## EXERCISE DIRECTIONS
Write the next part of the personal blog below, which covers the final polytechnic term and quitting a job, beginning right after its last sentence and ignoring the material that follows it.

Everyone wants happiness, no one wants pain.
But you can't have a rainbow, without a little rain.

June 27, 2012

Somehow we are all unique in our own ways...

Hi all, I'm here to update after a little while.
Actually i wonder who still comes to this space of mine to read, but well, this space of mine is where i talk about everything and anything, so it doesn't really matter who reads it.
Well, holidays are over, and i just started on the last term of my poly life.
Time passed scarily fast, three years of poly, now its left with the last lap. And so i'm running my last lap, hoping that i will passed through all obstacles with good results.
Mst results are mostly out except for gom, well so far so good. Though rm was not the case, but well, i'll just have to face the fact and work harder for the exam. Was quite happy for smit knowing that i did rather well, but it was a surprise really. Didnt expect to do well, so you see, when you dont have expectations and you got good results, the joy you received is so much more. I rather have surprise than disappointment.
These three days were rather good to me. And out of three days, there were actually two days. It was such a coincidence, and well... hopefully it will prove to me that its not just pure coincidence.
And oh well, something really _____ happened today. Gosh, i dont know what words to put in, but whatever u want to intepret it as. Irritating? Childish? Frustrating? Whatever, just nothing good.
Well sometimes i wonder what's wrong with some people's mind? I mean, hello? You are the one being unreasonable in the first place, and yet you still think of ways to deal with others?
Enough of all these seriously, grow up.
Don't get me wrong, i'm not affected by all these, but i just dont see the point why people have to go to such extend? I didn't even want to waste time arguing because its not gonna make any difference. But seriously, it just shows everything about you. How sad. So this is how shallow you are. I don't really want to hear those bullshit, so keep it all to yourself. And even if i heard it, its gonna come out from the other ear of mine. Okay but how can someone talk like its so normal but yet lying. Okay maybe i witness for myself whats called 睁眼说瞎话. Okay, enough about all these. It doesnt concerns me for now and ever. The pics with my newly bought camera.

That's it for today. Goodbye. Hoping that the rest of the week will be good! :D

June 12, 2012

Freedommmmmmm :DDDDDDDDDD

Hello everyone!
I'm free nowwww damn free nowwwwww!
I got all the time in the world to do my projects, take a break, hang out with friends, buy the things i need for america..... and so on........
I quited from my job and i think that's the best decision i've ever made in my life.
Alright i'm not gonna type the whole story down here coz it's too long to be said.
But whatever, im just gonna say, i'm not the one at fault, i will never apologize for something i didn't do,  neither am i just gonna admit defeat and listen to you.
I actually saved up enough money for disney already i guess. I just wanted to work more and bring more money so that i can have more to spent.

## RECORDED INFORMATION
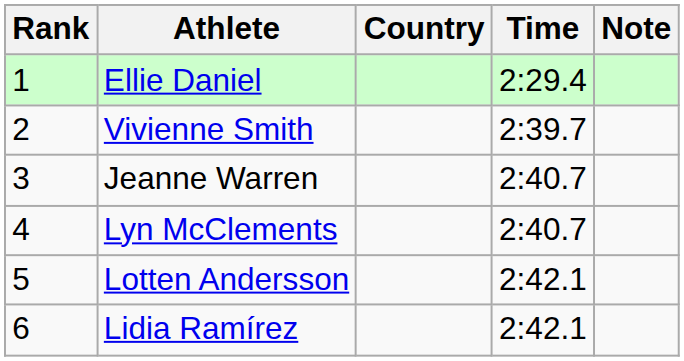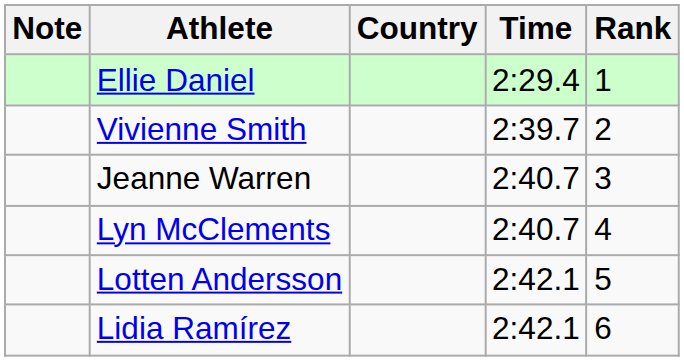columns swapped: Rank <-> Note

## RIGHT ANSWER
But seriously, if i'm suppose to work in such condition and under such unfair treatment, no thanks.
I would rather eat bread at there everyday, scrimp and save, and i dont even want to be humiliated and insulted like this.
Hello, so just because of that pathetic few hundred bucks i've gotta listen to you and being treated so unfairly?
No thanks.
Yes yes yes, your rank is above mine, you are the supervisor. Yah yah we all got to listen to you.....
You see, you arent worth the respect and so why should i listen to you? Well, i will listen if its right, but its just so unreasonable, so why should I?
Just keeping my mouth shut and not saying anything doesnt mean you can take advantage of me.
I'm not a pushover. I just didnt want to argue for it but if you are gonna cross my line, fine.
And do you know what is human resource management by the way?
I studied this module. In order to retain your employees and allow them to be productive and efficient at work, you got to treat them right. Just because you are of higher rank doesn't mean everything you said is right. Now you know why so many people who work under you aren't productive? Now you know why so many ppl who work under you like to come late for work? And now you know why so many people who work under you just left the job after a while? You aren't even setting a good example, and you don't even know how to treat your employees well and fairly.
And i dont care who you are, whether you are my supervisor or manager or boss. If you got a good reason to scold me, if im at fault, i allow you to scold me in whatever way you want. If you are just trying to be unreasonable and scold me for nothing, no way. I'm not just gonna keep my mouth shut and get scolded for nothing. This is my principle. And that's just what i'm gonna do from now onwards. As long as its not my fault, i'm just gonna speak up for myself.
That's just how "good" you are. When you need other people, you ask them for help. When you don't need them, you treat them like dirt. Everyone makes mistake isn't it? And a few days ago when i made a mistake, i apologized for it knowing that its my fault.
And previously for all the other events, i did whatever i was told to do coz it was reasonable, it was part of my job scope and everything else.
So now that something went wrong, all the blame is pushed to me? Wow that's just how great you treat your employees uh.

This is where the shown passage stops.